▶ [GOAL 1]:
List every username on the nosy list of the issue tracker page about os.path.dirname and Windows paths.
▶ [GOAL 2]:
Write the next part of the issue tracker page about os.path.dirname and Windows paths, starting after its final line.

▶ [SUPPLIED TEXT]:
This issue tracker has been migrated to GitHub, and is currently read-only.
For more information, see the GitHub FAQs in the Python's Developer Guide.

classification
Title: os.path.dirname doesn't handle Windows' URNs correctly
Type: behavior Stage: resolved
Components: Windows Versions: Python 3.5, Python 2.7
process
Status: closed Resolution: not a bug
Dependencies: Superseder:
Assigned To: Nosy List: Dustin.Oprea, eryksun, paul.moore, steve.dower, tim.golden, zach.ware
Priority: normal Keywords:

Created on 2016-06-27 21:03 by Dustin.Oprea, last changed 2022-04-11 14:58 by admin. This issue is now closed.

Messages (4)
msg269404 - (view) Author: Dustin Oprea (Dustin.Oprea) Date: 2016-06-27 21:03
Notice that os.path.dirname() returns whatever it is given if it is given a URN, regardless of slash-type. Oddly, you have to double-up the forward-slashes (like you're escaping them) in order to get the correct result (if you're using forward-slashes). Back-slashes appear to be broken no matter what.

C:\Python35-32>python
Python 3.5.2 (v3.5.2:4def2a2901a5, Jun 25 2016, 22:01:18) [MSC v.1900 32 bit (Intel)] on win32
Type "help", "copyright", "credits" or "license" for more information.
>>> import os.path
>>> os.path.dirname("\\\\a\\b")
'\\\\a\\b'
>>> os.path.dirname("//a/b")
'//a/b'
>>> os.path.dirname("////a//b")
'////a'

Any ideas?
msg269408 - (view) Author: Eryk Sun (eryksun) * (Python triager) Date: 2016-06-27 22:15
dirname() is implemented via split(), which begins by calling splitdrive(). The 'drive' for a UNC path is the r"\\server\share" component. For example:

    >>> path = r'\\server\share\folder\file'
    >>> os.path.splitdrive(path)

▶ [DATASET CONTENT]:
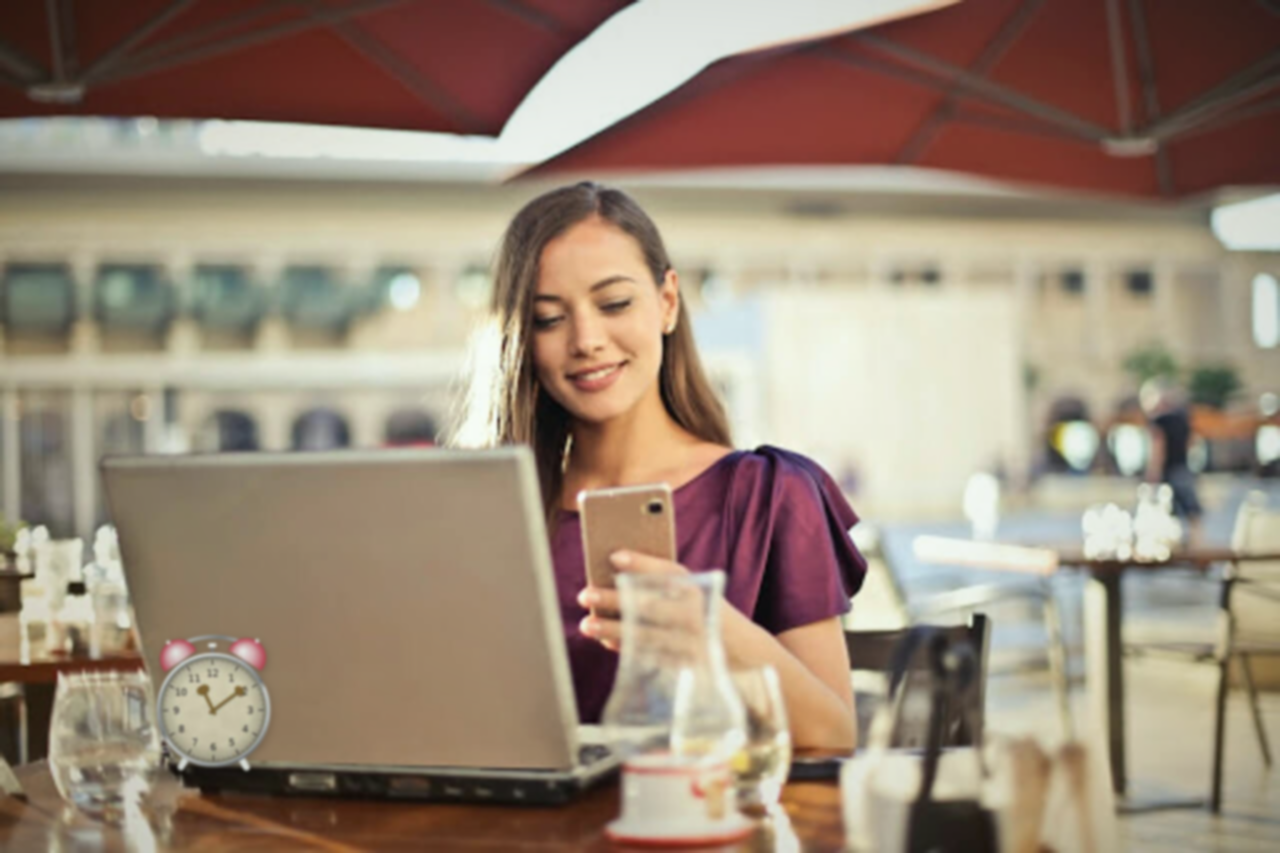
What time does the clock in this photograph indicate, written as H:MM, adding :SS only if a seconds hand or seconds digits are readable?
11:09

▶ [TASK RESPONSE 1]:
Dustin.Oprea, eryksun, paul.moore, steve.dower, tim.golden, zach.ware

▶ [TASK RESPONSE 2]:
    ('\\\\server\\share', '\\folder\\file')
    >>> os.path.split(path)
    ('\\\\server\\share\\folder', 'file')
    >>> os.path.dirname(path)
    '\\\\server\\share\\folder'

If you double the initial slashes, it's no longer a valid UNC path:

    >>> path = r'\\\\server\\share\\folder\\file'
    >>> os.path.splitdrive(path)
    ('', '\\\\\\\\server\\\\share\\\\folder\\\\file')
    >>> os.path.split(path)
    ('\\\\\\\\server\\\\share\\\\folder', 'file')
    >>> os.path.dirname(path)
    '\\\\\\\\server\\\\share\\\\folder'

Windows itself will attempt to handle it as a UNC path, but the path is invalid. Specifically, before passing the path to the kernel, Windows collapses all of the extra slashes, except an initial slash count greater than two always leaves an extra slash in the path. For example:

    >>> open(r'\\\\server\\share\\folder\\file')
    Breakpoint 0 hit
    ntdll!NtCreateFile:
    00007ffb`a1f25b70 4c8bd1          mov     r10,rcx
    0:000> !obja @r8
    Obja +00000049781ef160 at 00000049781ef160:
            Name is \??\UNC\\server\share\folder\file
            OBJ_CASE_INSENSITIVE

Notice the extra backlash in "UNC\\server". Thus a valid UNC path must start with exactly two slashes. 

Using forward slash is generally fine. The Windows API substitutes backslash for slash before passing a path to the kernel. For example:

    >>> open(r'//server/share/folder/file')
    Breakpoint 0 hit
    ntdll!NtCreateFile:
    00007ffb`a1f25b70 4c8bd1          mov     r10,rcx
    0:000> !obja @r8
    Obja +00000049781ef160 at 00000049781ef160:
            Name is \??\UNC\server\share\folder\file
            OBJ_CASE_INSENSITIVE

Except you can't use forward slash with a "\\?\" path, which bypasses normal path processing. For example:

    >>> open(r'\\?\UNC/server/share/folder/file')
    Breakpoint 0 hit
    ntdll!NtCreateFile:
    00007ffb`a1f25b70 4c8bd1          mov     r10,rcx
    0:000> !obja @r8
    Obja +00000049781ef160 at 00000049781ef160:
            Name is \??\UNC/server/share/folder/file
            OBJ_CASE_INSENSITIVE

In the kernel '/' isn't a path separator. It's just another name character, so this looks for a DOS device named "UNC/server/share/folder/file". Microsoft file systems forbid using slash in names (for POSIX compatibility and to avoid needless confusion), but you can use slash in the name of kernel objects such as Event objects, or even in the name of DOS devices defined via DefineDosDevice.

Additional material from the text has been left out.